**TASK INSTRUCTIONS:** Return the lines of the material word for word, starting with the line containing "Programming with Objective-C" and continuing through the last line of the material.

**RECORDS SUPPLIED:**
▬▬▬

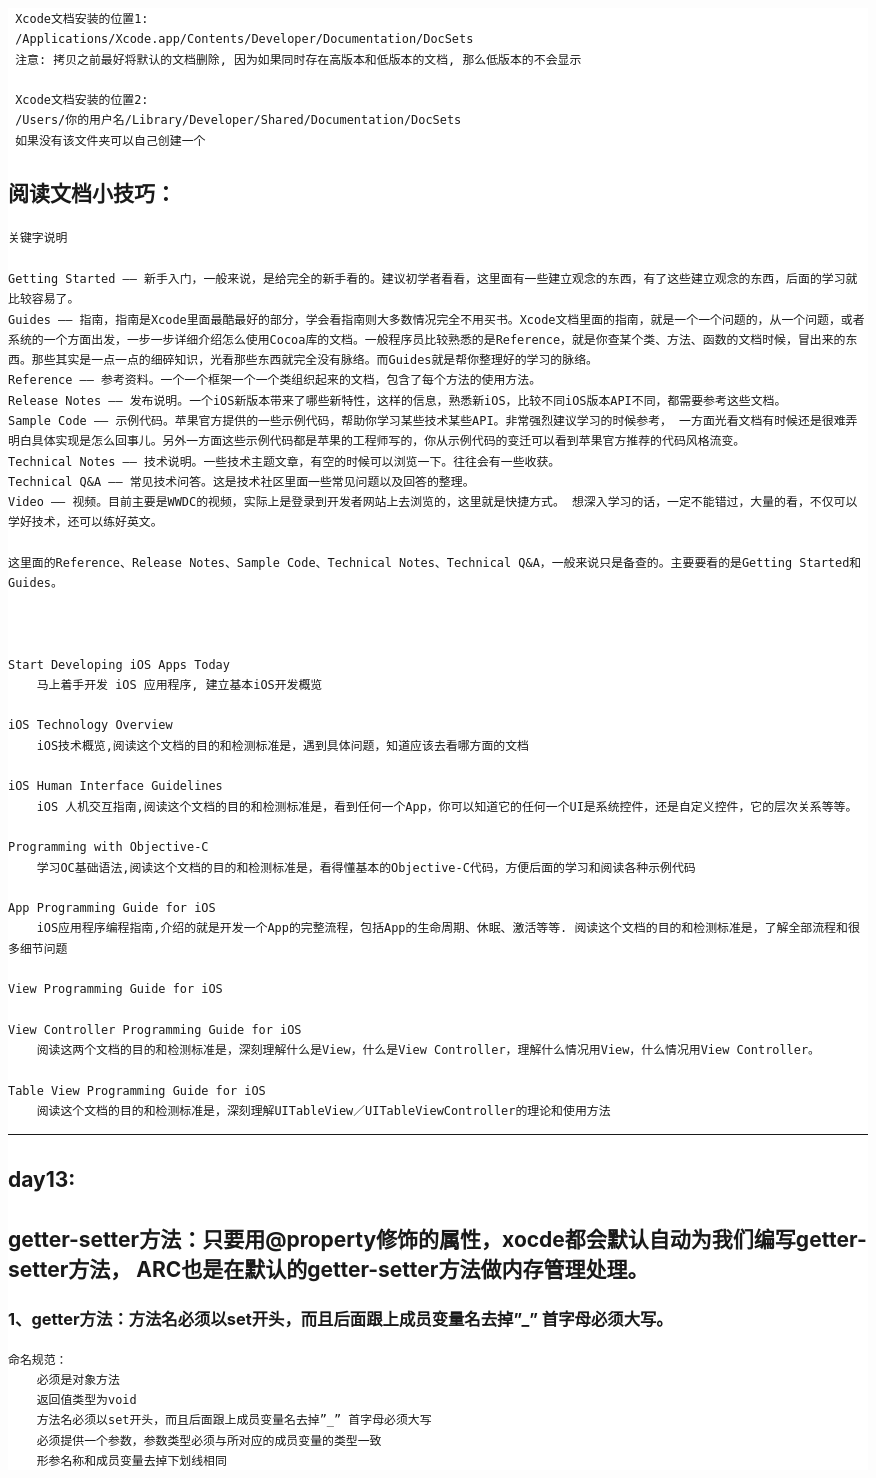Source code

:      Xcode文档安装的位置1:
     /Applications/Xcode.app/Contents/Developer/Documentation/DocSets
     注意: 拷贝之前最好将默认的文档删除, 因为如果同时存在高版本和低版本的文档, 那么低版本的不会显示
     
     Xcode文档安装的位置2:
     /Users/你的用户名/Library/Developer/Shared/Documentation/DocSets
     如果没有该文件夹可以自己创建一个

## 阅读文档小技巧：
    关键字说明

    Getting Started —— 新手入门，一般来说，是给完全的新手看的。建议初学者看看，这里面有一些建立观念的东西，有了这些建立观念的东西，后面的学习就比较容易了。
    Guides —— 指南，指南是Xcode里面最酷最好的部分，学会看指南则大多数情况完全不用买书。Xcode文档里面的指南，就是一个一个问题的，从一个问题，或者系统的一个方面出发，一步一步详细介绍怎么使用Cocoa库的文档。一般程序员比较熟悉的是Reference，就是你查某个类、方法、函数的文档时候，冒出来的东西。那些其实是一点一点的细碎知识，光看那些东西就完全没有脉络。而Guides就是帮你整理好的学习的脉络。
    Reference —— 参考资料。一个一个框架一个一个类组织起来的文档，包含了每个方法的使用方法。
    Release Notes —— 发布说明。一个iOS新版本带来了哪些新特性，这样的信息，熟悉新iOS，比较不同iOS版本API不同，都需要参考这些文档。
    Sample Code —— 示例代码。苹果官方提供的一些示例代码，帮助你学习某些技术某些API。非常强烈建议学习的时候参考， 一方面光看文档有时候还是很难弄明白具体实现是怎么回事儿。另外一方面这些示例代码都是苹果的工程师写的，你从示例代码的变迁可以看到苹果官方推荐的代码风格流变。
    Technical Notes —— 技术说明。一些技术主题文章，有空的时候可以浏览一下。往往会有一些收获。
    Technical Q&A —— 常见技术问答。这是技术社区里面一些常见问题以及回答的整理。
    Video —— 视频。目前主要是WWDC的视频，实际上是登录到开发者网站上去浏览的，这里就是快捷方式。 想深入学习的话，一定不能错过，大量的看，不仅可以学好技术，还可以练好英文。

    这里面的Reference、Release Notes、Sample Code、Technical Notes、Technical Q&A，一般来说只是备查的。主要要看的是Getting Started和Guides。
    
    

    Start Developing iOS Apps Today
        马上着手开发 iOS 应用程序, 建立基本iOS开发概览

    iOS Technology Overview
        iOS技术概览,阅读这个文档的目的和检测标准是，遇到具体问题，知道应该去看哪方面的文档

    iOS Human Interface Guidelines
        iOS 人机交互指南,阅读这个文档的目的和检测标准是，看到任何一个App，你可以知道它的任何一个UI是系统控件，还是自定义控件，它的层次关系等等。

    Programming with Objective-C
        学习OC基础语法,阅读这个文档的目的和检测标准是，看得懂基本的Objective-C代码，方便后面的学习和阅读各种示例代码

    App Programming Guide for iOS
        iOS应用程序编程指南,介绍的就是开发一个App的完整流程，包括App的生命周期、休眠、激活等等. 阅读这个文档的目的和检测标准是，了解全部流程和很多细节问题

    View Programming Guide for iOS

    View Controller Programming Guide for iOS
        阅读这两个文档的目的和检测标准是，深刻理解什么是View，什么是View Controller，理解什么情况用View，什么情况用View Controller。

    Table View Programming Guide for iOS
        阅读这个文档的目的和检测标准是，深刻理解UITableView／UITableViewController的理论和使用方法

--------------------
day13:
--------------------
## getter-setter方法：只要用@property修饰的属性，xocde都会默认自动为我们编写getter-setter方法， ARC也是在默认的getter-setter方法做内存管理处理。
### 1、getter方法：方法名必须以set开头，而且后面跟上成员变量名去掉”_” 首字母必须大写。
    命名规范：
        必须是对象方法
        返回值类型为void
        方法名必须以set开头，而且后面跟上成员变量名去掉”_” 首字母必须大写
        必须提供一个参数，参数类型必须与所对应的成员变量的类型一致
        形参名称和成员变量去掉下划线相同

▬▬▬

**EXPECTED OUTPUT:**
    Programming with Objective-C
        学习OC基础语法,阅读这个文档的目的和检测标准是，看得懂基本的Objective-C代码，方便后面的学习和阅读各种示例代码

    App Programming Guide for iOS
        iOS应用程序编程指南,介绍的就是开发一个App的完整流程，包括App的生命周期、休眠、激活等等. 阅读这个文档的目的和检测标准是，了解全部流程和很多细节问题

    View Programming Guide for iOS

    View Controller Programming Guide for iOS
        阅读这两个文档的目的和检测标准是，深刻理解什么是View，什么是View Controller，理解什么情况用View，什么情况用View Controller。

    Table View Programming Guide for iOS
        阅读这个文档的目的和检测标准是，深刻理解UITableView／UITableViewController的理论和使用方法

--------------------
day13:
--------------------
## getter-setter方法：只要用@property修饰的属性，xocde都会默认自动为我们编写getter-setter方法， ARC也是在默认的getter-setter方法做内存管理处理。
### 1、getter方法：方法名必须以set开头，而且后面跟上成员变量名去掉”_” 首字母必须大写。
    命名规范：
        必须是对象方法
        返回值类型为void
        方法名必须以set开头，而且后面跟上成员变量名去掉”_” 首字母必须大写
        必须提供一个参数，参数类型必须与所对应的成员变量的类型一致
        形参名称和成员变量去掉下划线相同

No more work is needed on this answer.